Ejercicios
a. Enumera todos los países que se nombran en el texto sobre las divisiones entre los pueblos.
b. Según el texto sobre las divisiones entre los pueblos, ¿qué hecho histórico dividió a España?
c. Prolonga el texto sobre las divisiones entre los pueblos a partir de su última oración.

Texto de lectura
Por Armando Janssens
¡Dividir es fácil, unir es
complejo! Tanto en nuestro país como en todo el mundo civilizado se puede
constatar este axioma. Todos los pueblos pretenden crear armonía a partir de su
lengua, su historia, su cultura, su religión, la bandera y el himno nacional
como expresión de su unidad. Pero todos deben igualmente reconocer que detrás y
debajo de este intento existen rupturas, divisiones, hasta abismos que abarcan
igualmente a las grandes mayorías. Hasta no pocas veces son como volcanes
aparentemente no activos pero en su interior guardan las tensiones de su origen
que en cualquier momento pueden explotar y explotan.
Cuando vemos el viejo
continente europeo constatamos lo que provocó en Alemania la Segunda Guerra
Mundial desde posiciones políticos-ideológicas, sigue presente y años más
tardes se expresa en nuevas fuerzas que interrumpen y dividen visiblemente el
tan apreciado modus vivendi construido desde la democracia. Y en España la
guerra civil de los años treinta que dividió el país en dos bandas
irrenunciables sigue actuando y en momentos menos esperados se manifiesten
visiblemente en posiciones y emociones.
Igual pasa en nuestro
continente, donde este fenómeno se presenta en Argentina con el peronismo que
vive de historias pasadas y en Chile, donde las heridas provocados por Pinochet
mantienen profundas fisuras que se expresan en el momento menos esperado. Ni
hablar de Perú y Bolivia, donde la divergencia étnica a pesar de todos los
intentos juega un papel determinante con sucesivas tensiones. No hay país en el
mundo que no tenga sus propia historia divisionista.

Datos de entrada
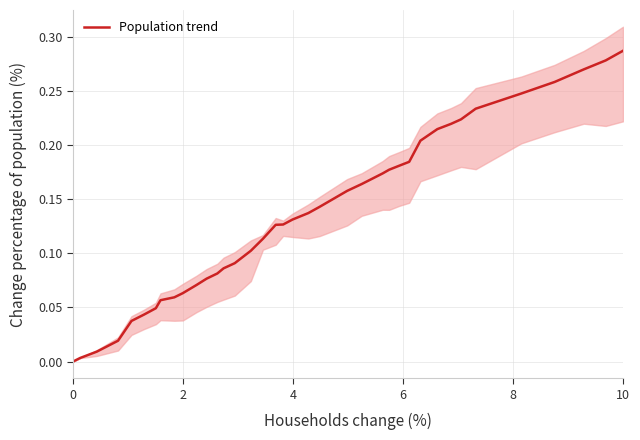

At which label does Population trend reach its peak?

10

Respuestas por ejercicio
a. Alemania, España, Argentina, Chile, Perú y Bolivia.

b. La guerra civil de los años treinta.

c.
Así llegamos a nuestro
querido país, Venezuela, donde lamentablemente este fenómeno ahora está
presente en todas las capas de la población. Hablar del chavismo y de la MUD es
igualmente mucho más conflictivo que una normal dinámica como debería ser entre
gobierno y oposición. Los sentimientos variados y violentos los conocemos todos
por la experiencia diaria y están aparentemente ya presentes en nuestro ADN de
cada grupo referido. Cada día sentimos la quiebra mayor, contraria a lo que
debemos buscar y me hago la pregunta de si eso es superable. ¿Podemos por lo
menos desactivar este terreno social sembrado con minas personales que explotan
en el momento menos esperado?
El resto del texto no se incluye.